In the items below, quote word for word everything from the line containing "pose: elev=329.4 azim=242.9" down to the line containing "Dot at: (257, 290)", with both of those lines included.

___ RECORDS SUPPLIED

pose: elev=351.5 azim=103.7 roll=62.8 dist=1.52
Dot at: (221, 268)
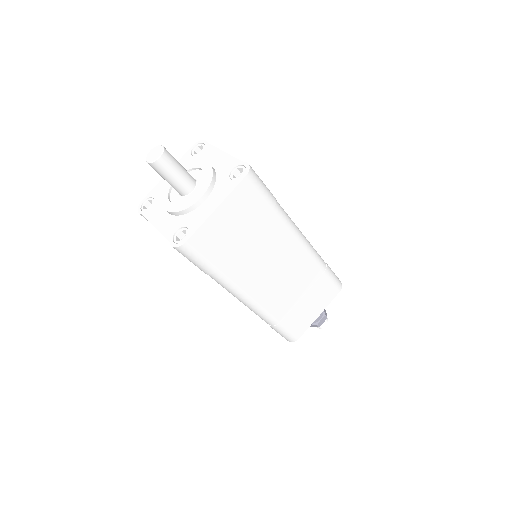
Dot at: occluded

______
___ RECORDS SUPPLIED

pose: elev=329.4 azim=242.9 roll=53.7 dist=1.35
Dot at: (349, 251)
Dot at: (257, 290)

______

▶ _ANSWER BELOW_
pose: elev=329.4 azim=242.9 roll=53.7 dist=1.35
Dot at: (349, 251)
Dot at: (257, 290)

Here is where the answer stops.